= Peter von Staufenberg =

Peter von Staufenberg is a Middle High German verse novella in 1,192 lines. It was written around 1310 by Egenolf von Staufenberg.

Egenolf was a member of an Alsatian noble family. Egenolf can be traced in documents from 1273, 1285 and 1320. He was dead by 1324. The prototype for the hero of his novella was probably a relative of his, the Peter von Staufenberg who is mentioned in documents of 1274 and 1287. Their name came from the castle of Staufenberg near Durbach in the Ortenau. In the poem, Peter is said to have become a knight at the Holy Sepulchre, perhaps in reference to the historical Peter's participation in the Crusade of 1267, where some are known to have been knighted there.

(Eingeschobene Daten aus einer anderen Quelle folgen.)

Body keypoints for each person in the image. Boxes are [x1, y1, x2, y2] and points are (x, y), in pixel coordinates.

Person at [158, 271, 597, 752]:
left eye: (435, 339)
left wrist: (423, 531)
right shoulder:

The hero of the story is Peter Diemringer, a virtuous knight of Staufenberg castle. He meets a beautiful woman with the supernatural ability to appear and disappear at will. He moves in with her, receiving sexual and material rewards on the condition that he marry no one else. If he does, he will die three days after the wedding. His family insists that he marry a niece of the Emperor and the clergy conclude that his lover is an emissary of Satan. He eventually gives in to social pressure to marry, but on his wedding day a woman's leg thrusts itself through the ceiling of the church and shoots out a bolt of lightning. Nevertheless, Peter is given three days as promised to prepare piously for his death.

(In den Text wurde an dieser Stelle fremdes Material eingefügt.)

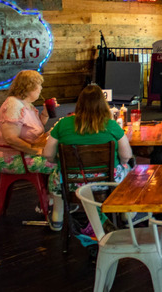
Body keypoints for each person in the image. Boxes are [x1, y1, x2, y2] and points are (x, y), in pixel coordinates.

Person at [42, 84, 132, 231]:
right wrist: (123, 164)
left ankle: (57, 218)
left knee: (57, 176)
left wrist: (56, 162)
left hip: (71, 183)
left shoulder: (63, 124)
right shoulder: (111, 125)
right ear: (103, 104)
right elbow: (126, 155)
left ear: (79, 103)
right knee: (128, 171)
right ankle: (127, 216)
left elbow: (47, 154)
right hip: (107, 182)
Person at [0, 70, 58, 228]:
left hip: (22, 153)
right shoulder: (13, 105)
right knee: (60, 164)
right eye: (39, 85)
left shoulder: (25, 104)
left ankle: (51, 199)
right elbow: (10, 138)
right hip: (12, 158)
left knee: (56, 156)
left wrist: (45, 113)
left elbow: (36, 129)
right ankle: (55, 204)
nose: (41, 89)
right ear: (29, 87)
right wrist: (35, 151)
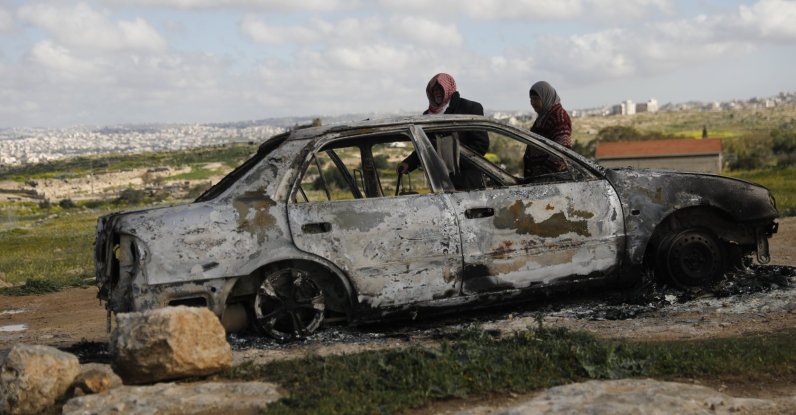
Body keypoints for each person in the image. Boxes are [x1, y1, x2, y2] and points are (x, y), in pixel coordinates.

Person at [397, 73, 489, 190]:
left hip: (467, 182)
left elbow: (480, 145)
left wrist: (452, 163)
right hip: (440, 183)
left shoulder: (469, 108)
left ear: (448, 89)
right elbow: (426, 146)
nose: (437, 92)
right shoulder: (427, 115)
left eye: (440, 88)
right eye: (434, 89)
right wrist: (409, 163)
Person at [523, 81, 571, 177]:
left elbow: (563, 148)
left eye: (536, 99)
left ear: (546, 97)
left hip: (553, 179)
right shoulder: (543, 116)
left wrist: (545, 173)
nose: (533, 103)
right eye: (531, 99)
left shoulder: (558, 116)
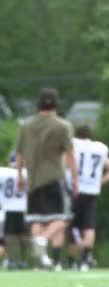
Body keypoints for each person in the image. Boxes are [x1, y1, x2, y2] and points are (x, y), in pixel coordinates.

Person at [16, 88, 78, 270]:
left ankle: (40, 260)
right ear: (57, 104)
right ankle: (42, 241)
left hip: (33, 180)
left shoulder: (26, 126)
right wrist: (75, 178)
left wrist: (20, 175)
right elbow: (70, 154)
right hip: (54, 178)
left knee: (37, 220)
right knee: (62, 218)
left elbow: (19, 154)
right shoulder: (62, 126)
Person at [68, 125, 109, 271]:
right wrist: (99, 182)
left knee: (72, 226)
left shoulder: (73, 145)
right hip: (92, 191)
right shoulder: (99, 148)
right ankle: (85, 259)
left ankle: (72, 260)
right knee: (89, 227)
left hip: (75, 189)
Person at [0, 152, 29, 269]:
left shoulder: (3, 173)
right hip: (22, 208)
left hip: (7, 207)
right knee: (22, 236)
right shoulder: (27, 174)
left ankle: (10, 260)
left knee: (9, 236)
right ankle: (23, 260)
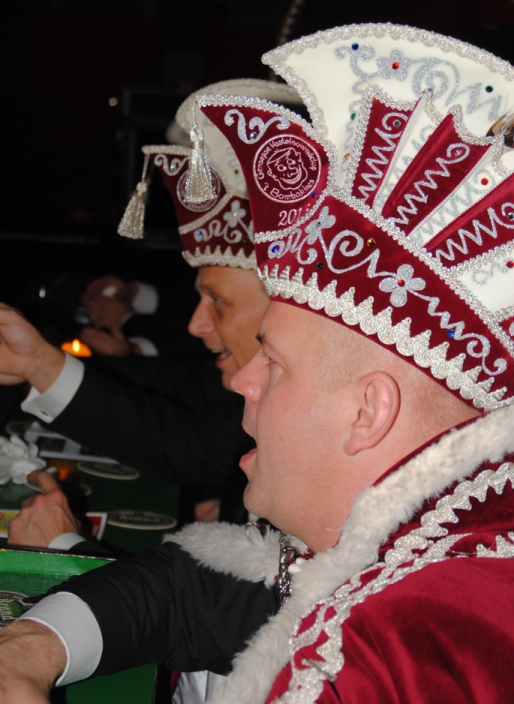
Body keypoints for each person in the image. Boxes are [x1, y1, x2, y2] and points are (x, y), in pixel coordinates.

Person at [1, 23, 514, 704]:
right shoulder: (400, 548)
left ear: (368, 411)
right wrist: (31, 646)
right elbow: (202, 590)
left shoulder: (418, 643)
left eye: (273, 361)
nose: (242, 379)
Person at [3, 78, 303, 548]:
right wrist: (36, 363)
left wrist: (67, 548)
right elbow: (180, 416)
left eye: (219, 302)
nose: (195, 324)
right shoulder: (262, 402)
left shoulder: (318, 443)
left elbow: (177, 440)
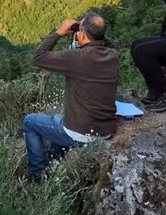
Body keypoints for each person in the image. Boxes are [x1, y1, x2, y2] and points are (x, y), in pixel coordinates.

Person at [23, 12, 118, 181]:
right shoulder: (113, 55)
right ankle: (53, 160)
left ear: (82, 34)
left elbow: (38, 57)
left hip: (81, 132)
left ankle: (37, 176)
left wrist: (59, 32)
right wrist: (91, 31)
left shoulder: (76, 57)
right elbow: (106, 42)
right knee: (60, 121)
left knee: (30, 122)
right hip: (106, 130)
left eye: (80, 30)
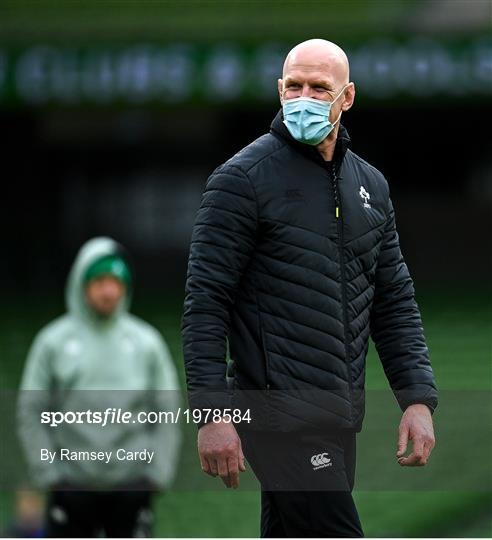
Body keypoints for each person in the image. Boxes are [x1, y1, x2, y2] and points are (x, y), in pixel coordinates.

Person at [181, 39, 438, 537]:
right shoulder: (242, 180)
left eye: (319, 88)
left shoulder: (371, 187)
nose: (304, 97)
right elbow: (206, 303)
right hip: (276, 415)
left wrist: (417, 400)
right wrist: (211, 414)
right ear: (279, 91)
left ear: (347, 98)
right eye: (293, 86)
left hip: (340, 416)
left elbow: (394, 303)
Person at [18, 236, 181, 538]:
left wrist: (155, 475)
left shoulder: (146, 343)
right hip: (70, 487)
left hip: (131, 486)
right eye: (100, 281)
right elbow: (31, 412)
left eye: (116, 282)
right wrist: (51, 476)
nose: (108, 291)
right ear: (81, 283)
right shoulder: (52, 342)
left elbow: (167, 411)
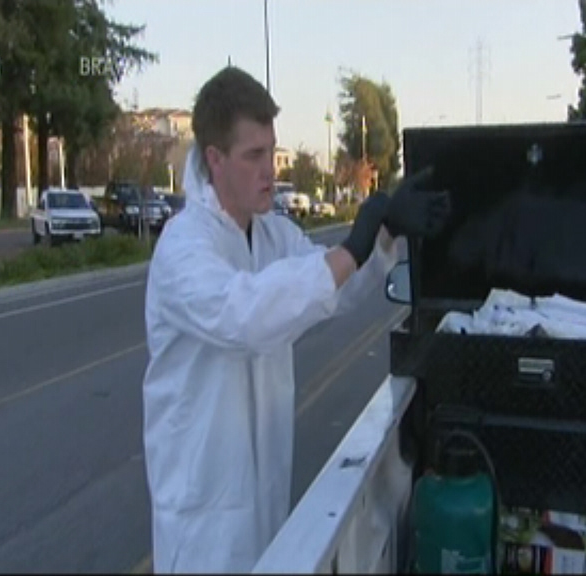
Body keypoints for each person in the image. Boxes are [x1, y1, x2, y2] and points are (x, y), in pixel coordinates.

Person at [141, 66, 450, 574]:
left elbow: (331, 290)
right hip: (203, 521)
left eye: (271, 150)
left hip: (263, 500)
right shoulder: (184, 248)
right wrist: (350, 249)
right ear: (215, 159)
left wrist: (384, 235)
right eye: (253, 155)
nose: (270, 169)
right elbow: (246, 316)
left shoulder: (271, 234)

Thematically, Peter von Staufenberg may be classed as a variation of the legend of Melusine or as belonging to the Knight of the Swan tradition. In terms of values and style, it belongs to the courtly tradition. It is also a moralizing tale in the genre of the mirror of princes, possessing a clear message to young men of Egenolf's social class: a rash promise in the pursuit of sexual pleasure ends tragically through female vindictiveness.

Peter von Staufenberg draws on Celtic folklore mediated through works in Old French. It shares themes and folkloric motifs with the anonymous lay Guingamor, Marie de France's Guigemer and the anonymous Roman de Dolopathos. In German literature, it is part of the same tradition as Konrad von Würzburg's Partonopier und Meliur and Gottfried von Strassburg's Tristan.

In 1588, an adaptation of Peter von Staufenberg by Bernhard Schmidt was published with an introduction by Johann Fischart.